A footnote. The productivity of government workers is not considered by the BLS or anybody else, because their output is assumed to be their input. Here, Cowen has a good idea when he notes that purported productivity increases in the health care field are inappropriate because they do not consider health outcomes. It is not rational to say that a health care system which produces poorer outcomes than the rest of the industrialized world,at twice the price and with half again as many people, or more, has any real connection with high productivity, no matter how much it makes for the corporate owners.
So, the forecast for productivity growth? Bouncing along below the bottom, averaging negative one to negative two for the next year. That follows from our projection of the unemployment rate at nine or ten or higher. But we’re not forecasting unemployment today. That’s next week.
Does it mean bad things for industry? No more than the collapse in demand for products. Nor the threatened slashing of government deficits. Workers, insofar as their wages and salaries are connected to productivity, will continue to see their incomes erode.
FORECAST:
Now reminding you of the general shape of our forecast for the year, bouncing along the bottom with downside risks from the European debt crisis and from domestic commercial real estate slash local and regional banks. Negative growth in the second half of the year. This forecast issued back in January. Another financial crisis was a nontrivial possibility.
We’re seeing those risks play out in Europe, with the necessary restructuring of sovereign debt being delayed and the big banks sweating out that inevitable outcome for the damage it will do. Solvency in these banks depends on avoiding the inevitable. The European Union, the political umbrella for Europe is not constituted in a way that can solve the problem.

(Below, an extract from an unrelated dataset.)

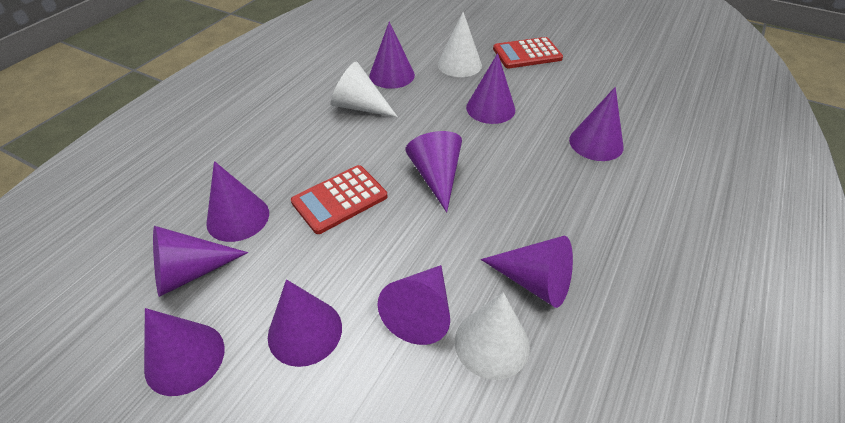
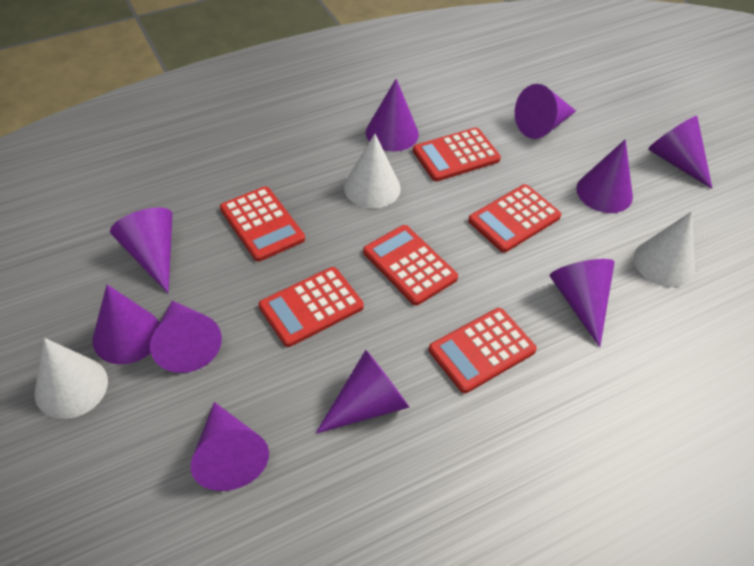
red calculator: [291,165,388,234] [493,37,563,68] = 2 -> [220,186,305,262] [259,267,364,347] [363,225,458,306] [413,127,501,182] [429,308,537,393] [468,184,561,253] = 6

The European Central Bank, the principal institution of the eurozone, is constitutionally the same as Bundesbank, with its only mandate to hammer inflation or the shadows of inflation or the hints of shadows of inflation. The current crisis is unexpected only because it was so easy to see coming and we wonder why nothing was done.
Domestically, with the petering out of the stimulus has come the petering out of the growth. Government stimulus will turn negative in a big way with cutbacks in state and local employment about to surge. Huge federal deficits and historically unprecedented zero percent interest rates for now on three years have created a puppet theater recovery which everybody bought into until recently. Our view is that there has been no recovery and another leg down is now in progress.